_Excerpted text_
-*-

Working in the United States of America and living in the United States of Mexico, I have no choice than to compare. Most people here in Mexico are at work right now. Yet, here I am with a Tecate and a small glass of Chivas Regal on ice, typing away, I haven’t been able to do this very often lately. Rocio also has the day off, she brought me some tacos de birria on the way down after dropping Anna off at school. Thankfully, Mexico has no need to celebrate a Memorial Day.
In Mexico, holidays are entirely the opposite of how they are in the United States of America. Mother’s Day, for example, is on the tenth of May, regardless if it is a Sunday. Labor Day in Mexico is the first of May, always, and only falls on Monday an average of once every seven years. Even local celebrations, like Oaxaca’s Night of the Radishes are fixed to a certain day. (On the twenty-third of December, the local Oaxacans carve nativity scenes from large radishes and display them in the center of town. There is even a parade. Go figure.)
Here is some more irony: Ask ten different Mexicans what time it is, and you’ll get eight different answers. Appointments are rarely kept on time, varying up to hours late. Often, both parties arrive an hour or more apart, and are both late – albeit at different times; they miss each other, and at their next chance meeting they both claim that the other never showed up. I have seen this happen, countless times. Any misconception about Mexicans being perpetually late can be directly attributed to examples like these. Try throwing a party in Mexico, plan for the guests to arrive at three in the afternoon, and they’ll start to arrive between six and seven, and continue to arrive up until nine in the evening. And know this up front: Mexican parties end whenever your guests want them to end. Plan on missing a night of sleep. Even if the party is on a Thursday.

-*-

_Dataset entries_

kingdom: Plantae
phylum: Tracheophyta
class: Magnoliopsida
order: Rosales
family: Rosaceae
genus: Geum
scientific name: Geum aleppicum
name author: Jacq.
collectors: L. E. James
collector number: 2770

-*-

In the passage on Mexican holidays, what date is given for Oaxaca's Night of the Radishes?

The twenty-third of December.